Home  >  Negócios

Tivit volta a mirar IPO e foca em negócios digitais

Com Carlos Gazaffi há três meses na presidência, multinacional brasileira registra pedido de abertura de capital

Guilherme Borini

26/11/2018 às 8h15

Carlos Gazaffi
Foto: Divulgação/Tivit

O momento da Tivit é de renovação. Em agosto, a companhia nomeou Carlos Gazaffi, então COO, para o cargo de presidente, posição anteriormente ocupada por Luiz Mattar, cofundador da companhia, que segue como CEO e presidente do conselho de administração. Gazzafi passou a ser o responsável pela operação de todas as áreas da empresa no dia a dia, enquanto Mattar foca na estratégia e relacionamento com stakeholders.

Além da mudança de comando, a companhia reorganizou a estrutura, agora dividida em quatro áreas de negócios: plataformas tecnológicas, que inclui o portfólio de infraestrutura; pagamentos digitais, responsável por suportar grandes empresas de pagamentos no Brasil; serviços de nuvem, para ajudar clientes em abordagens de nuvem híbrida; além da unidade de digital, com foco no uso de tecnologias emergentes.

A separação das funções no comando da empresa, com Mattar deixando a liderança das operações do dia a dia, pode ser explicada por um importante motivo.

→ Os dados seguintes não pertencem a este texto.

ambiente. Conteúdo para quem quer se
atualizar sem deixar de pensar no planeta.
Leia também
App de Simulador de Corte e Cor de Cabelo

Somado ao foco em modernização de negócios para atender às demandas de transformação digital de clientes, a Tivit resgatou outro assunto à sua pauta: IPO.

A companhia teve capital aberto em 2010, mas optou pelo fechamento quando passou a ser controlada pela empresa britânica Apax Partners LLP. No ano passado, a Tivit fez uma tentativa de nova abertura, mas desistiu por conta de condições não favoráveis no mercado. Segundo a agência de notícias Reuters, investidores consideraram alto o valor de R$ 4 bilhões de proposto pela companhia. Agora, dez anos depois, os sócios estão reavaliando a possibilidade para abrir novamente o capital.

No último mês, a empresa registrou pedido para ter a opção de fazer IPO ainda no final desse ano ou no começo do próximo, segundo Gazaffi, em entrevista à Computerworld Brasil.

"Ainda não podemos dar muitas informações sobre o IPO porque estamos no período de silêncio estabelecido pela Comissão de Valores Mobiliários (CVM). Mas a intenção é voltar a ser pública, o que traz uma série de vantagens para clientes em termos de governança e transparência de resultados para o mercado. É muito bom pra a indústria", comentou o executivo.

A aposta da Tivit - e de outras empresas brasileiras, como BMG e Stone, que também registraram pedido de IPO -, é na expectativa da retomada do otimismo do mercado com o "efeito Bolsonaro". As empresas esperam que o novo governo se comprometa com a agenda de austeridade fiscal para destravar as ofertas na Ibovespa.

Atualmente, apenas duas empresas brasileiras de tecnologia são listadas na bolsa brasileira: Totvs e Linx. "A Tivit seria a terceira empresa, sendo a primeira de serviços de tecnologia tendo suas ações negociadas na bolsa brasileira. Seria bom para o mercado."

Para Gazaffi, o fato de abrir capital não traria nenhuma mudança relevante no dia a dia da Tivit. "A Tivit é uma empresa saudável, geramos caixa para nossa própria operação. Não haverá grande mudança na dinâmica da empresa", disse.

Foco em inovação e soluções digitais

Se da porta para fora o foco está no IPO, do lado de dentro o momento é de manter a transformação interna para levar inovações e suportar a jornada de clientes para a nuvem.

Segundo Gazaffi, as unidades "tradicionais" da companhia, de plataformas e meios de pagamento, ainda correspondem a 68% dos negócios, enquanto digital e nuvem respondem por 38%. Mas o jogo deve virar em breve. "Mais de um terço da receita da empresa já vem de tendências (tecnológicas), o que chamamos de terceira plataforma. Essas duas áreas são as que mais crescem. O período de silêncio não permite fazer projeção, mas a tendência é ultrapassar."

tivit.jpg

Parte dos esforços de inovação estão reunidos em um espaço lançado no InovaBra, centro de inovação do banco Bradesco. Batizado de Digital Studio, o local recebe de um time da Tivit composto por profissionais de áreas de Design Thinking, User Experience, arquitetos e desenvolvedores de soluções. O objetivo é oferecer um ambiente para dar apoio a transformação digital dos clientes da multinacional. Na prática, o espaço é destinado para a cocriação de soluções inovadoras, especialmente para gerar negócios que atendam às demandas dos atuais e futuros clientes.

"Já temos vários clientes visitando, discutindo projetos e testando novas teses", completou Gazaffi.